Your instructions:
Pull out every line of text from the material below word for word, and leave out the pictures.

═══ Stored data ═══

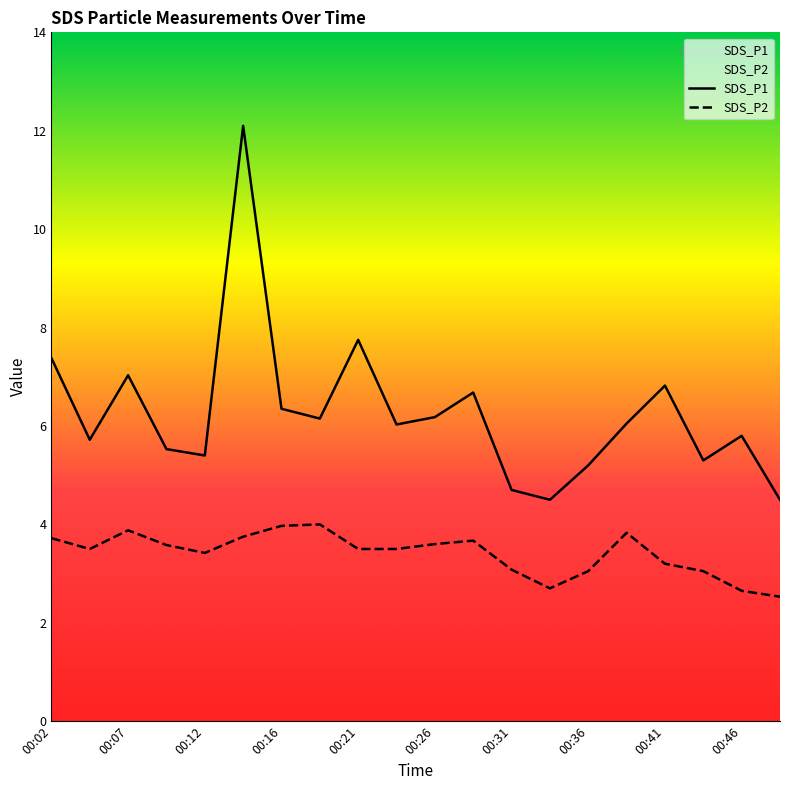

How many data points in SDS_P2 are above 3?

17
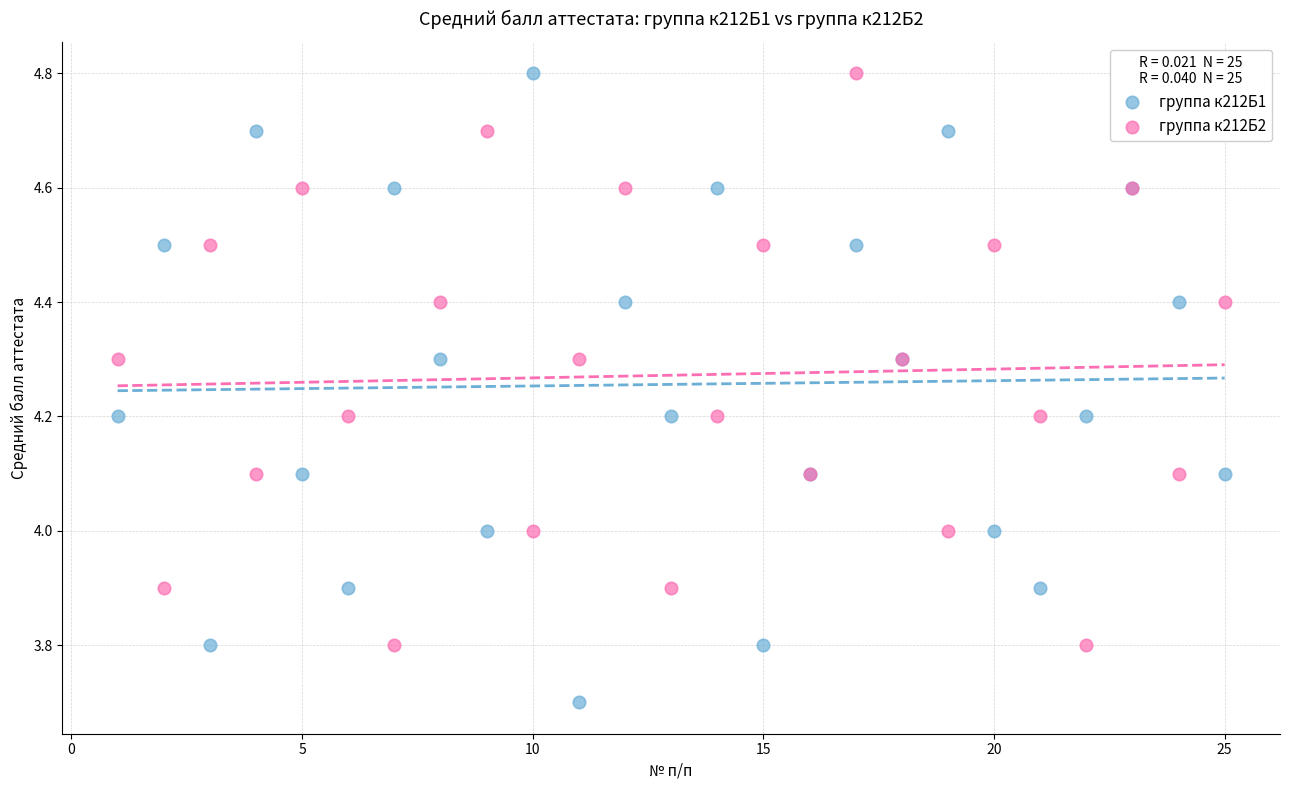

What is the X range (max minus min) for the scatter plot?

24.0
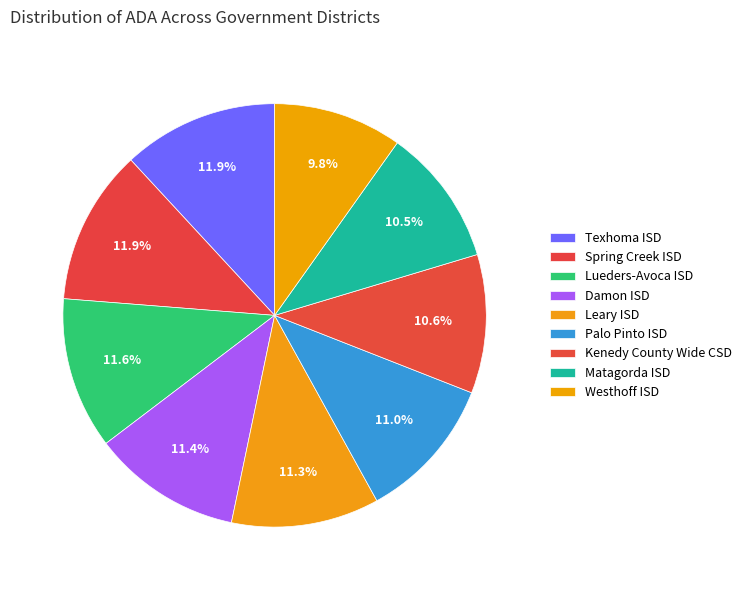

To the nearest percent, what portion does Damon ISD represent?

11%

═══

Solution to this task:
How many data points in SDS_P2 are above 3?

17

What is the X range (max minus min) for the scatter plot?

24.0

To the nearest percent, what portion does Damon ISD represent?

11%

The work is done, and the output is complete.